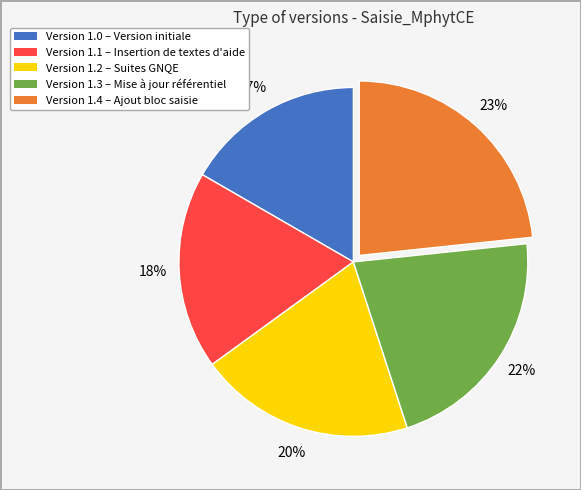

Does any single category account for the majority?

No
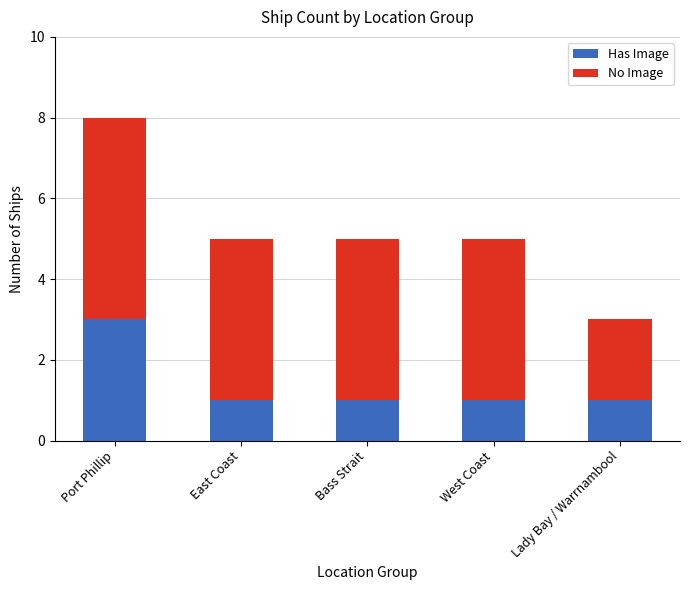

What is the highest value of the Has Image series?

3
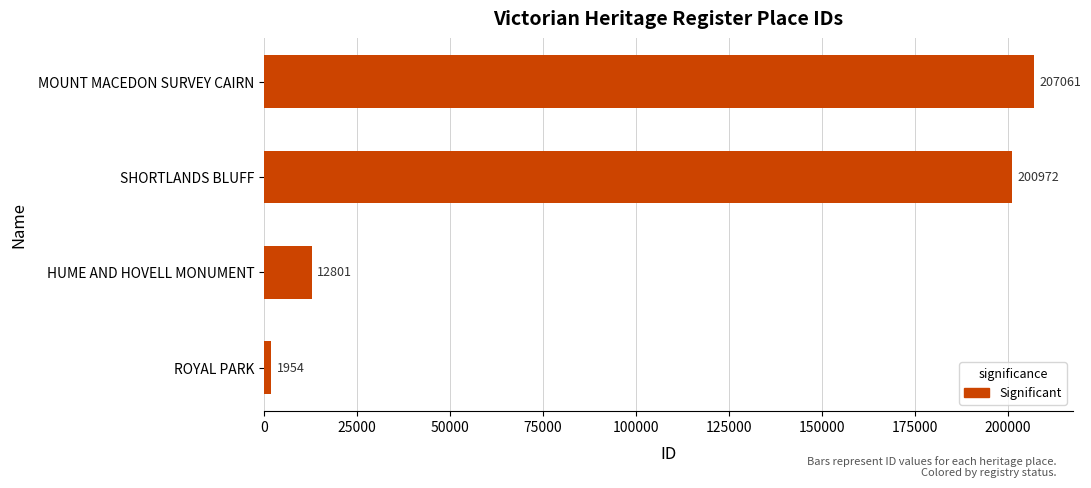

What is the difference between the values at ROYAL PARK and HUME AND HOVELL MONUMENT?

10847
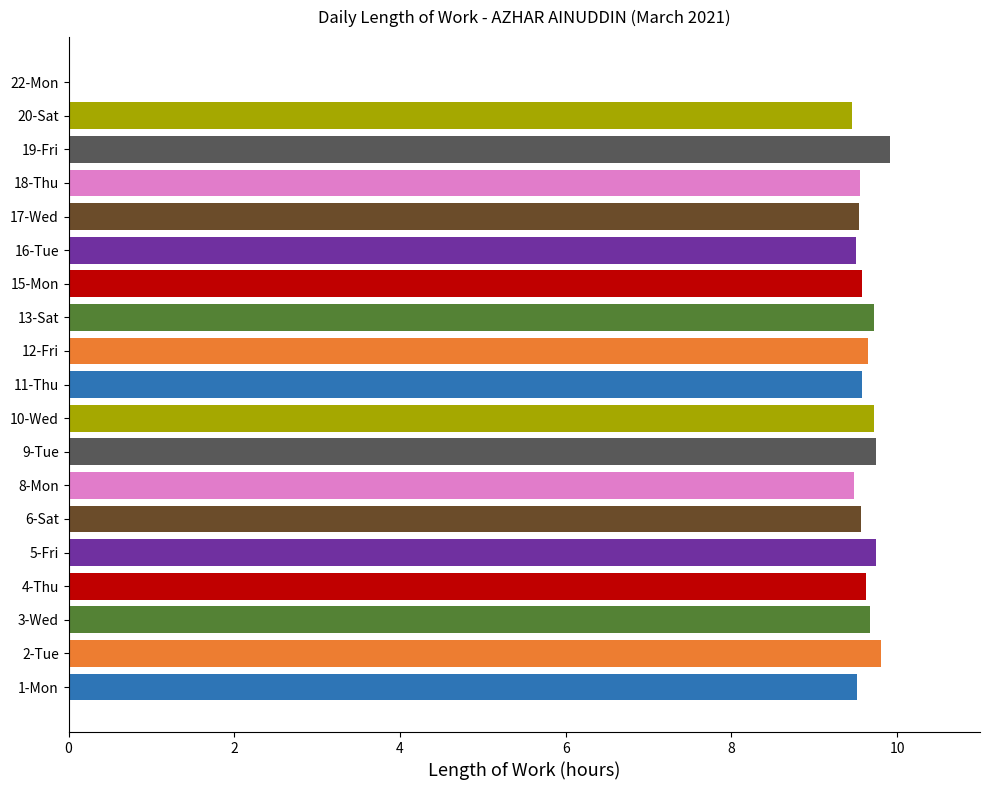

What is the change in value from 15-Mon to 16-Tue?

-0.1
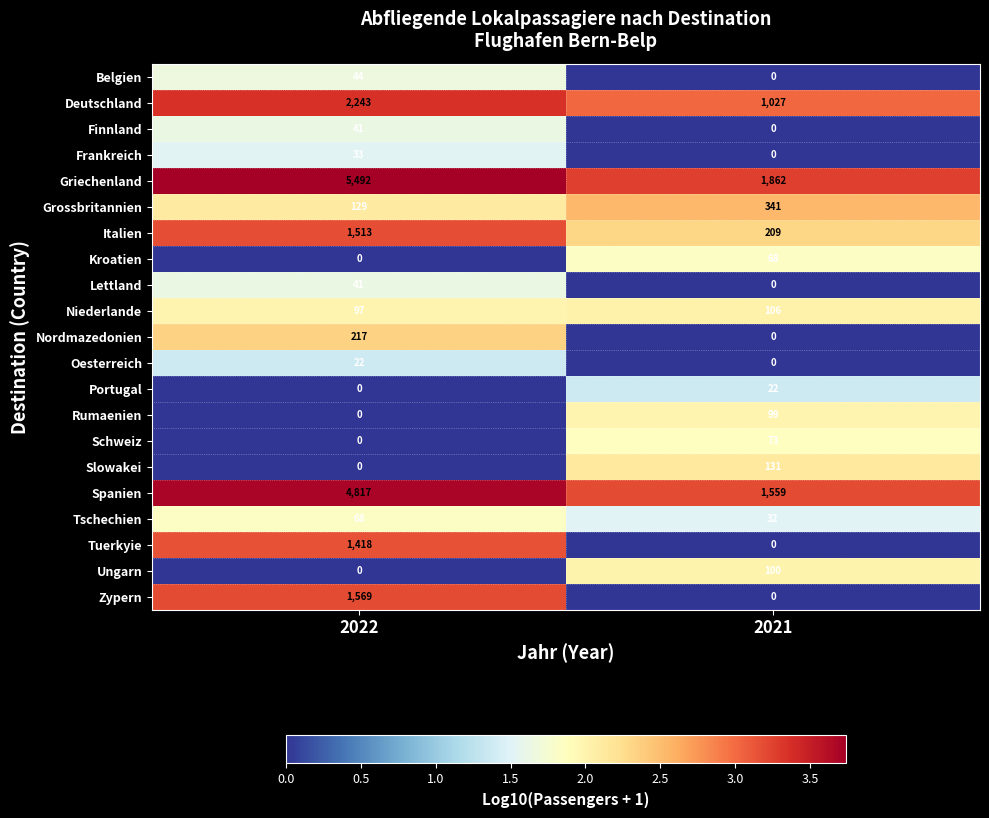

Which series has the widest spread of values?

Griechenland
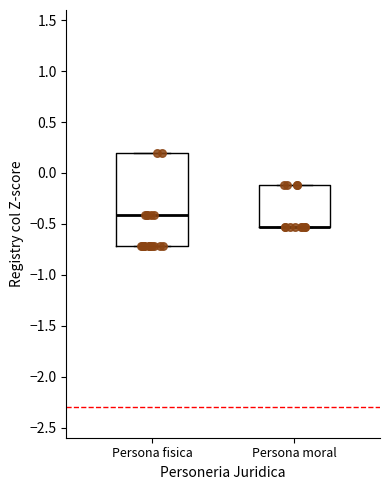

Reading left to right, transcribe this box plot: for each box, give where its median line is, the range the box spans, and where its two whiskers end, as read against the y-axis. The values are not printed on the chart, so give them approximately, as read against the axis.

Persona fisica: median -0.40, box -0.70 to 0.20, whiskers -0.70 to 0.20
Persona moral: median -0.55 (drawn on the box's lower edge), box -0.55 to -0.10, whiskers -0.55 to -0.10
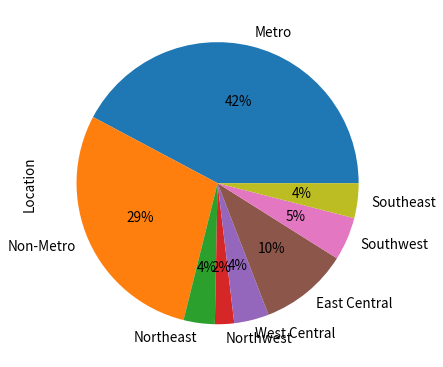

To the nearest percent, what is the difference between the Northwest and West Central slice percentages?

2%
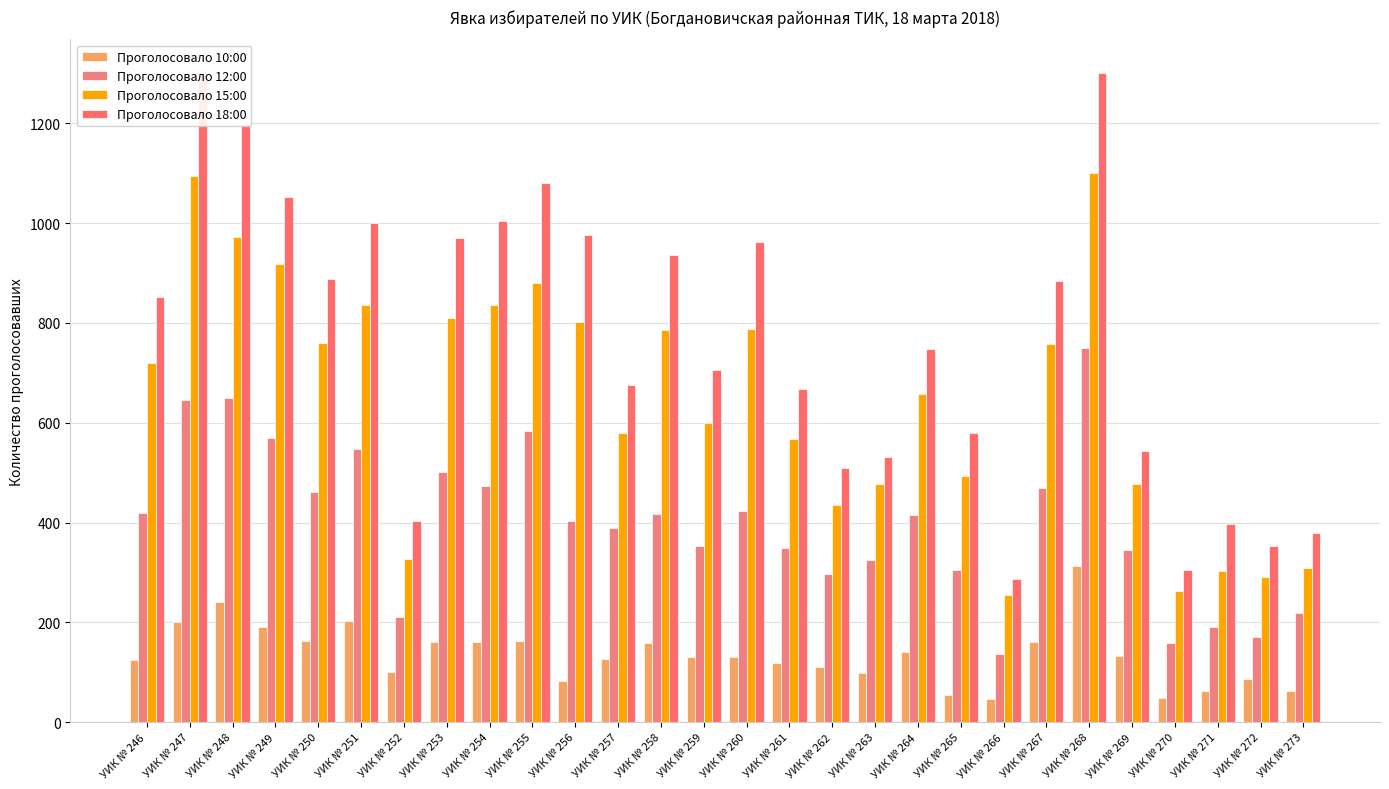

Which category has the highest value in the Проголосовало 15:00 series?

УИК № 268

########################################

PROBLEM DETAILS: Render the material above as a Markdown table with the columns "Row" and "Line": number each row and put one line of the material in each, skipping blank lines. Leave the pictures out of the answer.

SOLUTION BELOW:
| Row | Line |
|---|---|
| 1 | Does any single category account for the majority? |
| 2 | No |
| 3 | What is the highest value of the Has Image series? |
| 4 | 3 |
| 5 | What is the difference between the values at ROYAL PARK and HUME AND HOVELL MONUMENT? |
| 6 | 10847 |
| 7 | What is the change in value from 15-Mon to 16-Tue? |
| 8 | -0.1 |
| 9 | Which series has the widest spread of values? |
| 10 | Griechenland |
| 11 | Reading left to right, transcribe this box plot: for each box, give where its median line is, the range the box spans, and where its two whiskers end, as read against the y-axis. The values are not printed on the chart, so give them approximately, as read against the axis. |
| 12 | Persona fisica: median -0.40, box -0.70 to 0.20, whiskers -0.70 to 0.20 |
| 13 | Persona moral: median -0.55 (drawn on the box's lower edge), box -0.55 to -0.10, whiskers -0.55 to -0.10 |
| 14 | To the nearest percent, what is the difference between the Northwest and West Central slice percentages? |
| 15 | 2% |
| 16 | Which category has the highest value in the Проголосовало 15:00 series? |
| 17 | УИК № 268 |